Scientific classification
- Kingdom: Animalia
- Phylum: Arthropoda
- Class: Insecta
- Order: Odonata
- Infraorder: Anisoptera
- Family: Gomphidae
- Genus: Megalogomphus
- Species: M. superbus
- Binomial name: Megalogomphus superbus Fraser, 1931

= Megalogomphus superbus =

- Genus: Megalogomphus
- Species: superbus
- Authority: Fraser, 1931
- Conservation status: DD

Species of dragonfly

Megalogomphus superbus, is a species of dragonfly in the family Gomphidae. It is known only from the Western Ghats of India.

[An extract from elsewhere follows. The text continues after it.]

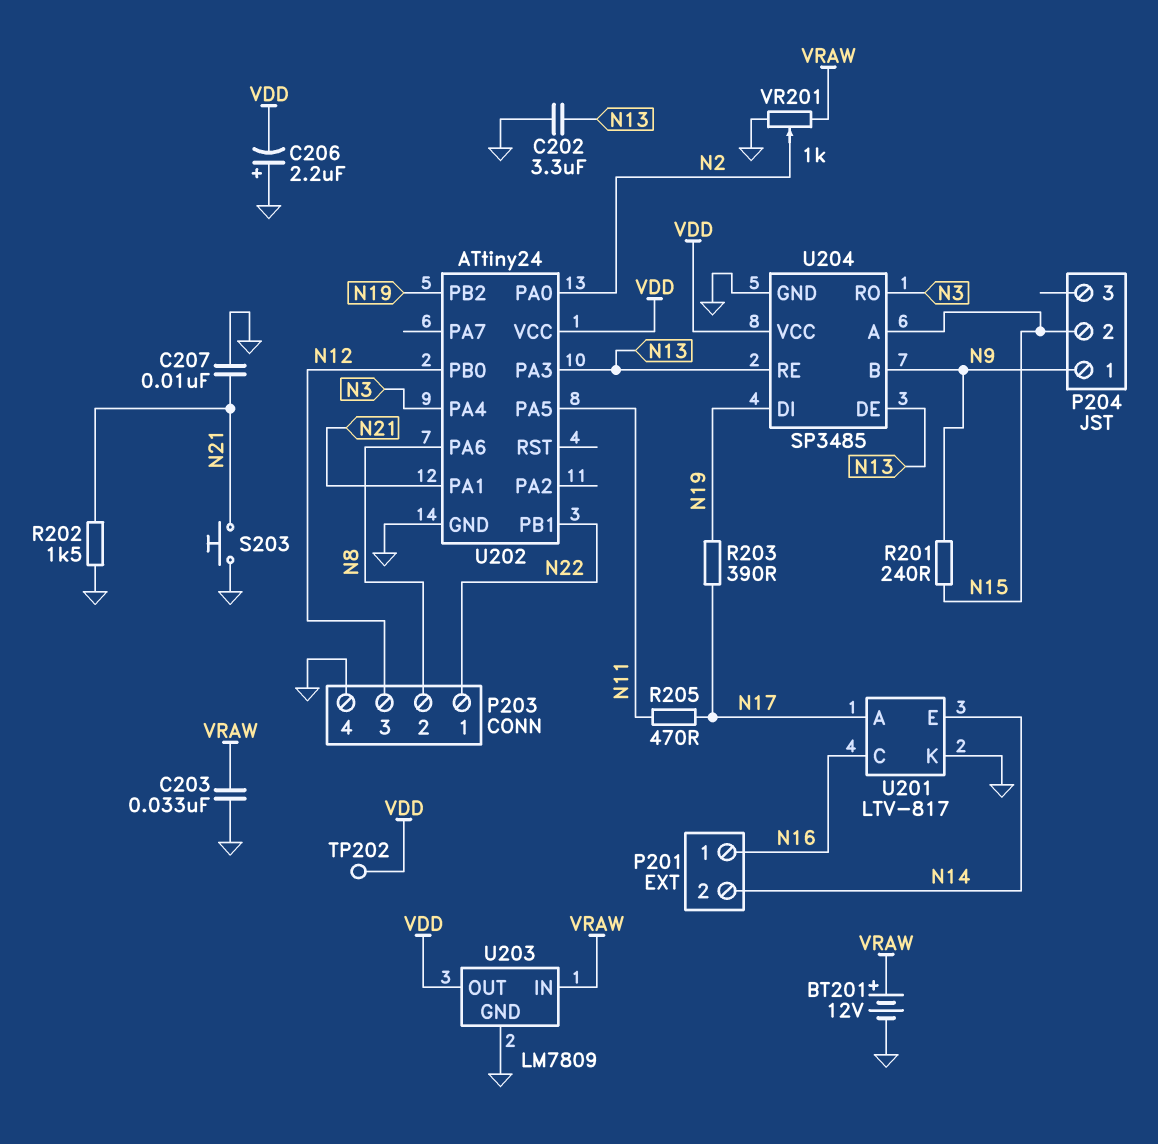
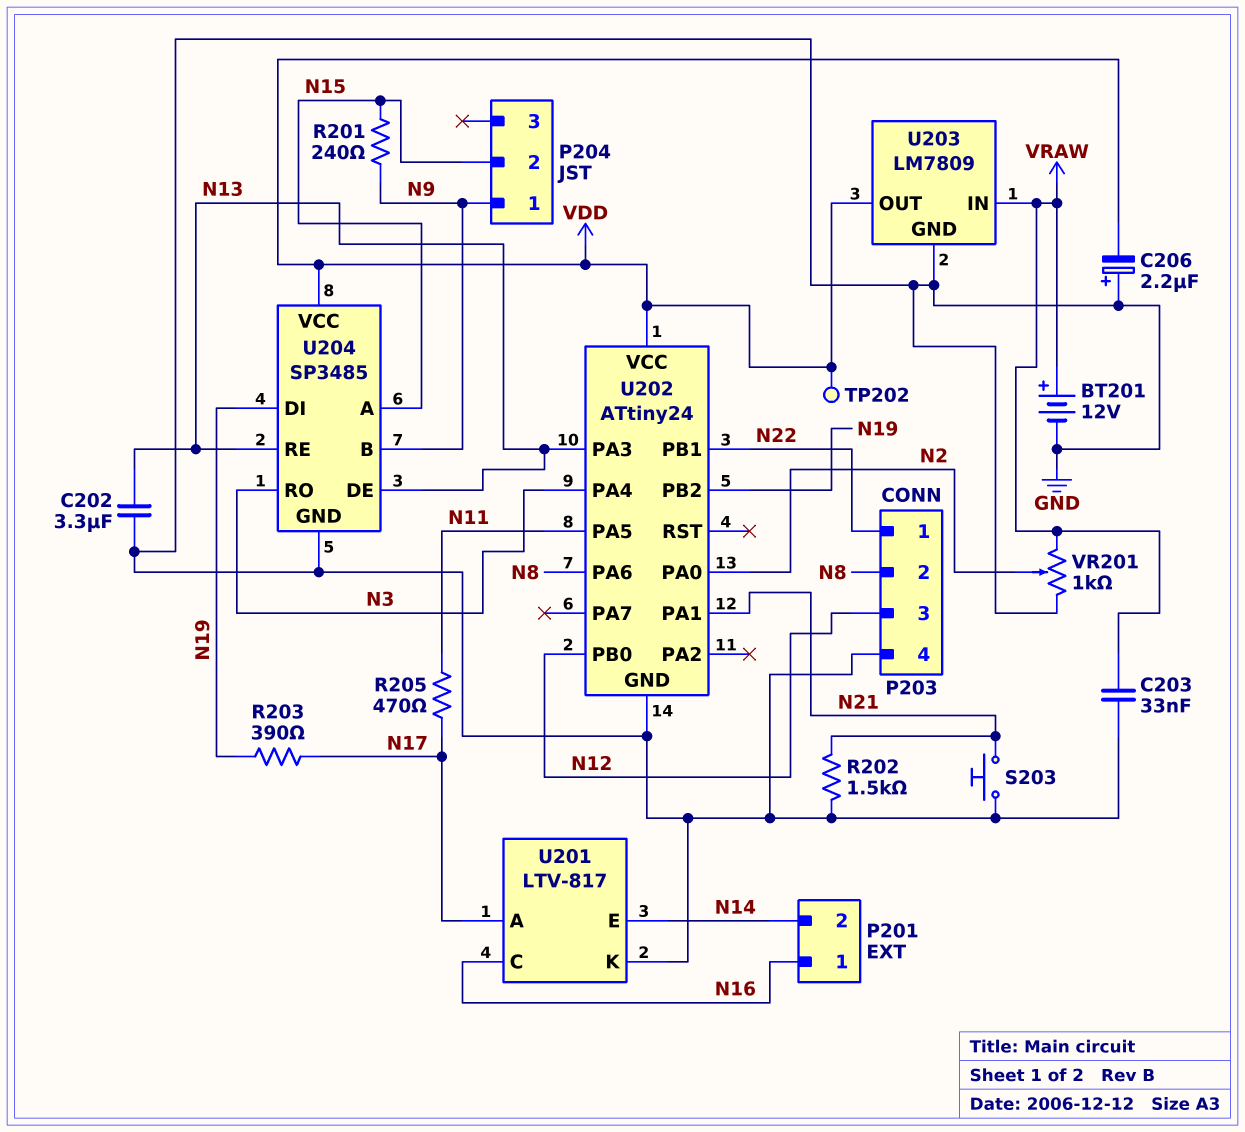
C207: 10nF (GND, N21) -> none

==Description and habitat==
It is a large dragonfly with bottle-green eyes. Its thorax is velvet-black marked with tender-foliage green. Segment 1 of the abdomen is black with lower part of sides and middle of apical border dorsally pale grass-green. Segment 2 is black with a mid-dorsal stripe bordered with yellow or grass-green. Segment 3 is with a narrow mid-dorsal stripe in green to yellow. The apical
third of the segment is black, the medial third except on mid-dorsum bright reddish-brown. Segments 4 to 6 are similar to 3; but the middle third of all segments is entirely reddish-brown. Segment 7 has basal two-thirds citron-yellow and apical third black. Segment 8 is dark reddish-brown changing to black on dorsum. Segment 9 is similar but with the lateral spot much larger and brighter yellow. Segment 10 is reddish-brown. Anal appendages are reddish-brown, paler at base.

It differs from Megalogomphus hannyngtoni by the red medial markings of abdominal segments 3 to 6, by the occiput being
yellow instead of black and the face less black, and by the presence of a humeral stripes.

This dragonfly perches on twigs, shrubs, and boulders in hill streams. It breeds in fast flowing forested hill streams.